_ABOUT THIS TASK_
Go through the records and extract every line with the word "middle".

Saved entries:

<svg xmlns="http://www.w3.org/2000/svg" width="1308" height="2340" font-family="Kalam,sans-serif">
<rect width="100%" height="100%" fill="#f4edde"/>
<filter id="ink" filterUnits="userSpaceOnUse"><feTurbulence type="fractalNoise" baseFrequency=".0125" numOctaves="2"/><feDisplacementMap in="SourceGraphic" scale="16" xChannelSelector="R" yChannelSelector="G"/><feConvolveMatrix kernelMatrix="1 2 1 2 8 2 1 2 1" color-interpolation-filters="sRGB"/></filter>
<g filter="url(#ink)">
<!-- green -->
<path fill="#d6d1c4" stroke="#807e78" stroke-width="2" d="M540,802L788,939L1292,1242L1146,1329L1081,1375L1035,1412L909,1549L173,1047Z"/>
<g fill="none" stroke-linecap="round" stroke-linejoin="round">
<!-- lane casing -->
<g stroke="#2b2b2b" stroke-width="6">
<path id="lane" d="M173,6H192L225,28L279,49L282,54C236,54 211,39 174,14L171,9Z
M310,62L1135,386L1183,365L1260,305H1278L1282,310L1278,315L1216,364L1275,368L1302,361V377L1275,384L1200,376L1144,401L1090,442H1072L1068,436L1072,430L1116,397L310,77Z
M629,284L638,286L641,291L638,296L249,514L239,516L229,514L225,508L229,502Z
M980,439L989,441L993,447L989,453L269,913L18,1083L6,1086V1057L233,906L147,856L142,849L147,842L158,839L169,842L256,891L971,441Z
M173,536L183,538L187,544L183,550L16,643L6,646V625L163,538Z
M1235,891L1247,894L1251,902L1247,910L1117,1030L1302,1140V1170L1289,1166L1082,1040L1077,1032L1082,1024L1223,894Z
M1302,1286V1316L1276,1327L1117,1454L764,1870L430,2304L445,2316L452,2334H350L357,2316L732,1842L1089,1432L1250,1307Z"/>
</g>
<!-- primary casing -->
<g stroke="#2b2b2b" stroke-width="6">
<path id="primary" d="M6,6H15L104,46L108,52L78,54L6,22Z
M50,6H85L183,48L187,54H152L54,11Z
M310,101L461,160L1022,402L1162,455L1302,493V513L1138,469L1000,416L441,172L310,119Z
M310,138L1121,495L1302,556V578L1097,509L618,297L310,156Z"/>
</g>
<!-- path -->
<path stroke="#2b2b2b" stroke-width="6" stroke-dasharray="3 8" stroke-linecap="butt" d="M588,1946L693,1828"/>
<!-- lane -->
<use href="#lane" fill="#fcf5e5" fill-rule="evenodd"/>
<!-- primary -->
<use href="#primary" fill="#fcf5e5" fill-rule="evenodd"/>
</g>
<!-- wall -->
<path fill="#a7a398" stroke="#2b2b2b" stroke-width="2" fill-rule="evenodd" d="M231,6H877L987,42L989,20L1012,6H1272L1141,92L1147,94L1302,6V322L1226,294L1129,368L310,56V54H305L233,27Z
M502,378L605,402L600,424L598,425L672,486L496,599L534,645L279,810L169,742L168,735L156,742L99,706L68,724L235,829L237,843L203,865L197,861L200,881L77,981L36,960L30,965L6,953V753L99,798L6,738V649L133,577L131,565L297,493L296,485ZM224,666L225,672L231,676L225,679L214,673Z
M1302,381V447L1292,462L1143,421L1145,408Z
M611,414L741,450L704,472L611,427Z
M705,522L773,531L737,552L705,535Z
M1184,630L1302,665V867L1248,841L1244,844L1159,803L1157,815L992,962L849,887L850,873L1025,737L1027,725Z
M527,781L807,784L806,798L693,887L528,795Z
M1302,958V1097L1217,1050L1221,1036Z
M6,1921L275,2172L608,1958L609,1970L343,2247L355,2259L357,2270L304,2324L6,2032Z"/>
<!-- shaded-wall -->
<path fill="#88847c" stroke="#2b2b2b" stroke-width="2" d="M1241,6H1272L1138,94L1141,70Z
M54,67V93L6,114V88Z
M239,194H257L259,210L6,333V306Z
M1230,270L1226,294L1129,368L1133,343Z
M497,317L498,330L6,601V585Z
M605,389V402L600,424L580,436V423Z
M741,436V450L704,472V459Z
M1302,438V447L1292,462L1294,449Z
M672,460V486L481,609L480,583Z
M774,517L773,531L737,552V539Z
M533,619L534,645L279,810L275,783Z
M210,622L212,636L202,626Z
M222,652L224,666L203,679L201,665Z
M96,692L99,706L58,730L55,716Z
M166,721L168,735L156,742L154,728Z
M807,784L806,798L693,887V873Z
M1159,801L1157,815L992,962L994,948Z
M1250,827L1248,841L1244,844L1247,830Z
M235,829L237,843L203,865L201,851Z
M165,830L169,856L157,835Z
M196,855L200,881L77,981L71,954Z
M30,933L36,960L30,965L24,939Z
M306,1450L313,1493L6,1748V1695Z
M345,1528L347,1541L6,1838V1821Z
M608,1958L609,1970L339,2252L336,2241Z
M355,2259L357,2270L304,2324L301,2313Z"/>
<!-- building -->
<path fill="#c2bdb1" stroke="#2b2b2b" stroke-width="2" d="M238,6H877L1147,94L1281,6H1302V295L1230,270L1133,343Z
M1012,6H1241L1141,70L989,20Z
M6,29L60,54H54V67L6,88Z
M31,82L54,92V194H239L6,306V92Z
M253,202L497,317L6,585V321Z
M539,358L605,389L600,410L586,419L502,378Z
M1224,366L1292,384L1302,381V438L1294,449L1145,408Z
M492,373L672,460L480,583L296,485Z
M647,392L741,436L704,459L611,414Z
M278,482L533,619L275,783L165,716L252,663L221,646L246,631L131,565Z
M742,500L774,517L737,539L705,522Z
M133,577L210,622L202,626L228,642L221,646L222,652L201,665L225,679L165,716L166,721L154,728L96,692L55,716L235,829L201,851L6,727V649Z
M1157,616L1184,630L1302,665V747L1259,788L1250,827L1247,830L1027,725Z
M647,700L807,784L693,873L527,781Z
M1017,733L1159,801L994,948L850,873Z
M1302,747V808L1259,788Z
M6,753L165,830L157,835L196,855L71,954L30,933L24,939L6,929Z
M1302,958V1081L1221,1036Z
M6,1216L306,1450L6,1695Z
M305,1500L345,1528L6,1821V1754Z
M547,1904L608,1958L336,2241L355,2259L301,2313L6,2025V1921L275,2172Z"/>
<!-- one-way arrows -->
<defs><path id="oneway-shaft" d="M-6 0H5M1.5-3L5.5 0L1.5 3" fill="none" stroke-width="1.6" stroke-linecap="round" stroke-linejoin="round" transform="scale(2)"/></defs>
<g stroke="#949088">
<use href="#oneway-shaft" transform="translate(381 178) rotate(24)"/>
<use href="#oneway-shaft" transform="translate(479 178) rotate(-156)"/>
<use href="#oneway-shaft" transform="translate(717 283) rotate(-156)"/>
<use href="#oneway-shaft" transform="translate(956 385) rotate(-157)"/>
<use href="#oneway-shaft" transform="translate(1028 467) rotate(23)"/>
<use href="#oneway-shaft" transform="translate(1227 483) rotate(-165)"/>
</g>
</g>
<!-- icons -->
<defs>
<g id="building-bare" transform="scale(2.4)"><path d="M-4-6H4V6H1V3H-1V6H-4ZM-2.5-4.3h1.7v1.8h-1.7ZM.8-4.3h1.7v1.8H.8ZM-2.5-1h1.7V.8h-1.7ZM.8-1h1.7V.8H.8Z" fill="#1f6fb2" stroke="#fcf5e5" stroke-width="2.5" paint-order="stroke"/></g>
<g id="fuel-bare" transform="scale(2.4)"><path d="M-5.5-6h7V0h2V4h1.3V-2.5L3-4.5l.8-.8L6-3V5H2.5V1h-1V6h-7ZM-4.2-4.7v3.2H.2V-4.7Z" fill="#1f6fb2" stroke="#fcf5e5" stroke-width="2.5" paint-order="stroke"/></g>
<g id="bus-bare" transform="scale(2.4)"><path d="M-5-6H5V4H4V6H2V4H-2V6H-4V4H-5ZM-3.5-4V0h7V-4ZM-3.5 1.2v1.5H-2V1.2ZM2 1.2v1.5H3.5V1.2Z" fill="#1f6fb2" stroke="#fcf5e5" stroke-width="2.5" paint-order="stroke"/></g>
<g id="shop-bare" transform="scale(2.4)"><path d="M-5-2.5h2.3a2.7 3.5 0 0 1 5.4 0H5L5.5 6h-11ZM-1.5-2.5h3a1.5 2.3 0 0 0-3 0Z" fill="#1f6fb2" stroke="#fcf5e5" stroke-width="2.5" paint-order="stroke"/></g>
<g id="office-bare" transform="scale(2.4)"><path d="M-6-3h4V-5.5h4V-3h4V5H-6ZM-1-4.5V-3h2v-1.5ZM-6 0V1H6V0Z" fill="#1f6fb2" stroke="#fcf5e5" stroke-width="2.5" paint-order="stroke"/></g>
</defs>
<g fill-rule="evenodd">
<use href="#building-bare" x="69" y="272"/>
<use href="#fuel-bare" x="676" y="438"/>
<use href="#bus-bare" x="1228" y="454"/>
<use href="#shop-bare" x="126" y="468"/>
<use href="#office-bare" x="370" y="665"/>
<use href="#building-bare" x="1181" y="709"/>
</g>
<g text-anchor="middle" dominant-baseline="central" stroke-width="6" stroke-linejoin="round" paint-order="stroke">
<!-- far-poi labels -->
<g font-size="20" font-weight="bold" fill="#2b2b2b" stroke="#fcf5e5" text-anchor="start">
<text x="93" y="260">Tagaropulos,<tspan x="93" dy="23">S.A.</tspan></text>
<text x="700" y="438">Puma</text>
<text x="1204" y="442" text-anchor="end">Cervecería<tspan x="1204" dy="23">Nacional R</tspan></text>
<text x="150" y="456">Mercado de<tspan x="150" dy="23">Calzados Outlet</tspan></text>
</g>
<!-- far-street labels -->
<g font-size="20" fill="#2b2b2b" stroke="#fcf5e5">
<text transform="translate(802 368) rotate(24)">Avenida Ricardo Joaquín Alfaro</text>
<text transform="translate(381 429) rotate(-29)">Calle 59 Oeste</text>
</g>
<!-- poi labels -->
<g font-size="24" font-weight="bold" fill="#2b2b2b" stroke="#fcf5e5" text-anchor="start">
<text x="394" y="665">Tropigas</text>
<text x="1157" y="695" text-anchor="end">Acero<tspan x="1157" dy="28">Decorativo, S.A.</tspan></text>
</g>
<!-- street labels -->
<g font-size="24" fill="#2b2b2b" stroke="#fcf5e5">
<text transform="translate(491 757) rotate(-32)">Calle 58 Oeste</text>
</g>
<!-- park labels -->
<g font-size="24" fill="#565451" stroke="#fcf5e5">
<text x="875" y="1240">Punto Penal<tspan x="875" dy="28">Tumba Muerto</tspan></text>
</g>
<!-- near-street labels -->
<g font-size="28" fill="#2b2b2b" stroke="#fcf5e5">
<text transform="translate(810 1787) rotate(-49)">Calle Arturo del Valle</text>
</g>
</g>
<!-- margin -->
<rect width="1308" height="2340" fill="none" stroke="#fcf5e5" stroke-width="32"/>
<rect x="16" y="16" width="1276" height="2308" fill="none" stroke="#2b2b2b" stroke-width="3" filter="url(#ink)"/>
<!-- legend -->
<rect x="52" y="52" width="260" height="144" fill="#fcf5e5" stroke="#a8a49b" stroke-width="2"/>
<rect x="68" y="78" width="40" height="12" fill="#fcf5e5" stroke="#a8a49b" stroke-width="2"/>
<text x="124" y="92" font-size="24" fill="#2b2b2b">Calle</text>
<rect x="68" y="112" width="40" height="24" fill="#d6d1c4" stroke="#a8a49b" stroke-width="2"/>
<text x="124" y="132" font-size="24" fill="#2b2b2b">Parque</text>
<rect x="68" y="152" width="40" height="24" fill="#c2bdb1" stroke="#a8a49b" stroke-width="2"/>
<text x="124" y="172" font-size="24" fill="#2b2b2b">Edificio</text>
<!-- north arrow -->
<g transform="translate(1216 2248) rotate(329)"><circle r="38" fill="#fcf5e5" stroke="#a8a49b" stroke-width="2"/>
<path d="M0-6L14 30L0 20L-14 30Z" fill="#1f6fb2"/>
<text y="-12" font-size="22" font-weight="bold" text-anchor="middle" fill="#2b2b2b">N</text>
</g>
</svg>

_ANSWER BELOW_
<g text-anchor="middle" dominant-baseline="central" stroke-width="6" stroke-linejoin="round" paint-order="stroke">
<text y="-12" font-size="22" font-weight="bold" text-anchor="middle" fill="#2b2b2b">N</text>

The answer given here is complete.